Center for Genome Sciences and Systems Biology, Washington University School of Medicine, St. Louis, Missouri 63110, USA.
Department of Computer Science and Engineering, Washington University, St. Louis, Missouri 63130, USA.
Genome Res. 2020 Mar;30(3):459-471. doi: 10.1101/gr.259655.119. Epub 2020 Feb 14.
A high-confidence map of the direct, functional targets of each transcription factor (TF) requires convergent evidence from independent sources. Two significant sources of evidence are TF binding locations and the transcriptional responses to direct TF perturbations. Systematic data sets of both types exist for yeast and human, but they rarely converge on a common set of direct, functional targets for a TF. Even the few genes that are both bound and responsive may not be direct functional targets.

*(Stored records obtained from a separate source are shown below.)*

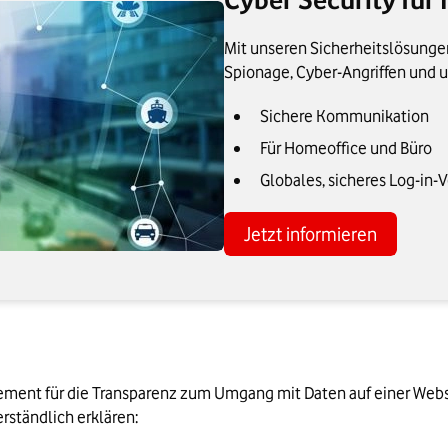
Mit unseren Sicherheitslösungen
Spionage, Cyber-Angriffen und un
Sichere Kommunikation
Für Homeoffice und Büro
Globales, sicheres Log-in-
Jetzt informieren
ement für die Transparenz zum Umgang mit Daten auf einer Webseit
erständlich erklären:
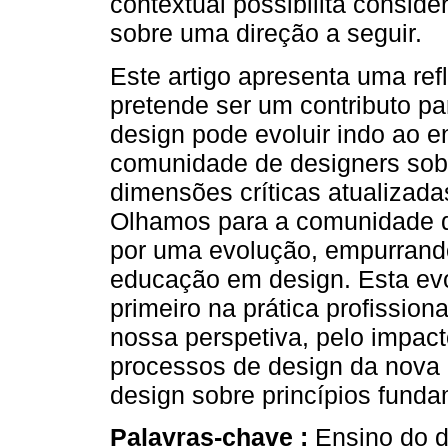
contextual possibilita consid
sobre uma direção a seguir.
Este artigo apresenta uma ref
pretende ser um contributo p
design pode evoluir indo ao 
comunidade de designers sob
dimensões críticas atualizada
Olhamos para a comunidade d
por uma evolução, empurrand
educação em design. Esta evo
primeiro na prática profission
nossa perspetiva, pelo impact
processos de design da nova
design sobre princípios funda
Palavras-chave :
Ensino do d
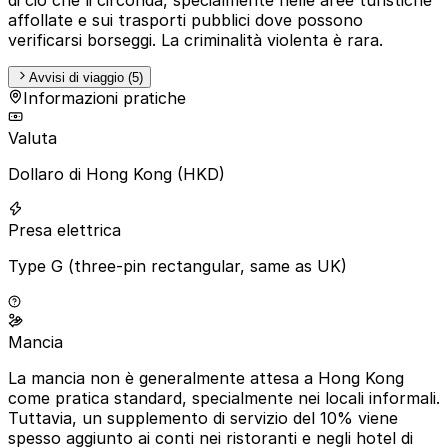
affollate e sui trasporti pubblici dove possono
verificarsi borseggi. La criminalità violenta è rara.
Avvisi di viaggio (5)
Informazioni pratiche
Valuta
Dollaro di Hong Kong (HKD)
Presa elettrica
Type G (three-pin rectangular, same as UK)
Mancia
La mancia non è generalmente attesa a Hong Kong
come pratica standard, specialmente nei locali informali.
Tuttavia, un supplemento di servizio del 10% viene
spesso aggiunto ai conti nei ristoranti e negli hotel di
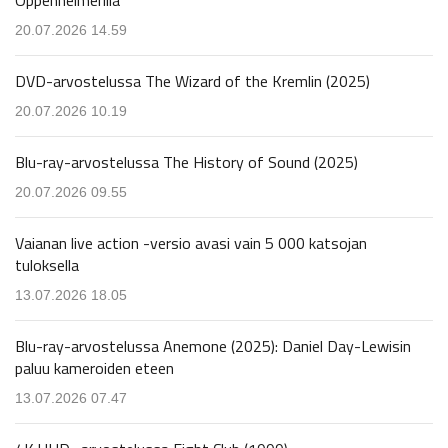
20.07.2026 14.59
DVD-arvostelussa The Wizard of the Kremlin (2025)
20.07.2026 10.19
Blu-ray-arvostelussa The History of Sound (2025)
20.07.2026 09.55
Vaianan live action -versio avasi vain 5 000 katsojan
tuloksella
13.07.2026 18.05
Blu-ray-arvostelussa Anemone (2025): Daniel Day-Lewisin
paluu kameroiden eteen
13.07.2026 07.47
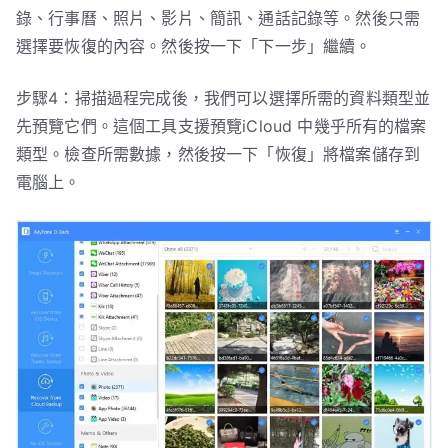
錄、行事曆、照片、影片、簡訊、通話記錄等。然後只需
選擇要恢復的內容。然後按一下「下一步」繼續。
步驟4：掃描過程完成後，我們可以選擇所需的資料類型並
先預覽它們。這個工具支援預覽iCloud 中幾乎所有的檔案
類型。檢查所需數據，然後按一下「恢復」將檔案儲存到
電腦上。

Our analysis shows that when there are many nonfunctional binding sites and many indirect targets, nonfunctional sites are expected to occur in the -regulatory DNA of indirect targets by chance. To address this problem, we introduce dual threshold optimization (DTO), a new method for setting significance thresholds on binding and perturbation-response data, and show that it improves convergence. It also enables comparison of binding data to perturbation-response data that have been processed by network inference algorithms, which further improves convergence. The combination of dual threshold optimization and network inference greatly expands the high-confidence TF network map in both yeast and human. Next, we analyze a comprehensive new data set measuring the transcriptional response shortly after inducing overexpression of a yeast TF. We also present a new yeast binding location data set obtained by transposon calling cards and compare it to recent ChIP-exo data. These new data sets improve convergence and expand the high-confidence network synergistically.
一个高可信度的转录因子(TF)直接功能靶点图谱需要来自独立来源的证据汇聚。两种重要的证据来源是 TF 结合位置和直接 TF 扰动的转录响应。酵母和人类都有系统的这两种类型的数据集,但它们很少在 TF 的共同直接功能靶点上汇聚。即使是那些既结合又有反应的少数基因也可能不是直接的功能靶点。我们的分析表明,当存在许多非功能结合位点和许多间接靶点时,非功能位点可能会偶然出现在间接靶点的 -调控 DNA 中。为了解决这个问题,我们引入了双重阈值优化(DTO),这是一种在结合和扰动反应数据上设置显著性阈值的新方法,并表明它可以提高汇聚度。它还可以比较结合数据和通过网络推断算法处理的扰动反应数据,从而进一步提高汇聚度。双重阈值优化和网络推断的结合极大地扩展了酵母和人类中高可信度的 TF 网络图谱。接下来,我们分析了一个新的综合数据集,该数据集在酵母 TF 过表达后不久测量了转录反应。我们还介绍了一个新的酵母结合位置数据集,该数据集是通过转座子调用卡片获得的,并将其与最近的 ChIP-exo 数据进行了比较。这些新数据集协同作用,提高了汇聚度并扩展了高可信度网络。